Access StatusOpen Access
Genetic comparisons of parasitoids and their hosts are expected to reflect ecological and evolutionary processes that influence the interactions between species. The parasitoid wasp, Cotesia vestalis, and its host diamondback moth (DBM), Plutella xylostella, provide opportunities to test whether the specialist natural enemy migrates seasonally with its host or occurs as resident population. We genotyped 17 microsatellite loci and two mitochondrial genes for 158 female adults of C. vestalis collected from 12 geographical populations, as well as nine microsatellite loci for 127 DBM larvae from six separate sites.

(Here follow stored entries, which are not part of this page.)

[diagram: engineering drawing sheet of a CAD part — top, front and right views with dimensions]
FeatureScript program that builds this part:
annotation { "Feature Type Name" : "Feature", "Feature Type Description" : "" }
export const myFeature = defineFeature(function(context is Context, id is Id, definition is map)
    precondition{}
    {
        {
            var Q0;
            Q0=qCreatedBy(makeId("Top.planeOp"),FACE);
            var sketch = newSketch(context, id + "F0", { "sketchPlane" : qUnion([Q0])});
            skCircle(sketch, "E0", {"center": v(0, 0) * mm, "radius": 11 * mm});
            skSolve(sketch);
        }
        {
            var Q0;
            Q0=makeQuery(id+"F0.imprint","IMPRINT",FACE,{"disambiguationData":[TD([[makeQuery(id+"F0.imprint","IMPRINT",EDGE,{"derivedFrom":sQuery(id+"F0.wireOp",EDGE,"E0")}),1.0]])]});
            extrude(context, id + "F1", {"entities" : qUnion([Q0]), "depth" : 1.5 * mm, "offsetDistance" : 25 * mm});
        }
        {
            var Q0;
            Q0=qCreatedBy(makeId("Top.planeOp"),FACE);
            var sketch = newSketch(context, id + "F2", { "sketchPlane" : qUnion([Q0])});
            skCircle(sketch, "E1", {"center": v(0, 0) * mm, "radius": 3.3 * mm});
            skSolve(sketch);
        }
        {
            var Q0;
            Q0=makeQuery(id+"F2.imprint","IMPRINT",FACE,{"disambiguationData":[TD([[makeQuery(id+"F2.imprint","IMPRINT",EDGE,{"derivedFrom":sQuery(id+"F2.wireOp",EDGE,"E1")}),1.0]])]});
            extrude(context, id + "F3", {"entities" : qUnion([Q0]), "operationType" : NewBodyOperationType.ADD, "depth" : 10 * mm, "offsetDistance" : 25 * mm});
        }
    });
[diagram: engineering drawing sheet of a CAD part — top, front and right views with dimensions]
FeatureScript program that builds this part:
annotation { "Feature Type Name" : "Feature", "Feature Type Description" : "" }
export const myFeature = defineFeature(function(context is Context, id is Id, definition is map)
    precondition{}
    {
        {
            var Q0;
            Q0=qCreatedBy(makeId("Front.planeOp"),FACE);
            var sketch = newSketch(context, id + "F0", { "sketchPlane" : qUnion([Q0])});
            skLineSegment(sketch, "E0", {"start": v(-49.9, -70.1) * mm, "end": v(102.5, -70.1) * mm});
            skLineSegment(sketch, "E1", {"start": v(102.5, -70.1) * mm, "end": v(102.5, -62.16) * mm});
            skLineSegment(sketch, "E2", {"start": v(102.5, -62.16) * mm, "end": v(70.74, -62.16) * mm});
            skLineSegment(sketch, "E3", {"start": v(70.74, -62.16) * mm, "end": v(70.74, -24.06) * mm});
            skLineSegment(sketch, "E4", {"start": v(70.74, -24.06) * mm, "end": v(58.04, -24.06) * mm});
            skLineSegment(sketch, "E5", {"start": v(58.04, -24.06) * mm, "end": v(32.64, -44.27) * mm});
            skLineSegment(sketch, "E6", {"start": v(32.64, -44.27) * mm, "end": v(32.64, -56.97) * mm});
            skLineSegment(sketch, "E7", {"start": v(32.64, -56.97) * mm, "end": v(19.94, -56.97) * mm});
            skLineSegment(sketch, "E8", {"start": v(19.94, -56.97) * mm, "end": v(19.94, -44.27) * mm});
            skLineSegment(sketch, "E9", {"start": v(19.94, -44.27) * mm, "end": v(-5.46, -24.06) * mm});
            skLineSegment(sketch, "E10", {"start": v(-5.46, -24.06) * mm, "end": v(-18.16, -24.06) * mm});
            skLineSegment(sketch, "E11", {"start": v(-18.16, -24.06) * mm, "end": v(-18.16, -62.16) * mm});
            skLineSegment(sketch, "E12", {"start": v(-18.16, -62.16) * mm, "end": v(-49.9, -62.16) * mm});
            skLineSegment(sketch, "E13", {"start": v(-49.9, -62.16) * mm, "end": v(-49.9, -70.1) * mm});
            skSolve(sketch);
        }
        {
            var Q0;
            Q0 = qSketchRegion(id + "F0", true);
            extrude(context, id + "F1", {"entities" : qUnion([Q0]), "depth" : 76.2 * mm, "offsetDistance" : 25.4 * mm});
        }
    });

The samplings covered both the likely source (southern) and immigrant (northern) areas of DBM from China. Populations of C. vestalis fell into three groups, pointing to isolation in northwestern and southwestern China and strong genetic differentiation of these populations from others in central and eastern China. In contrast, DBM showed much weaker genetic differentiation and high rates of gene flow. TESS analysis identified the immigrant populations of DBM as showing admixture in northern China. Genetic disconnect between C. vestalis and its host suggests that the parasitoid did not migrate yearly with its host but likely consisted of resident populations in places where its host could not survive in winter.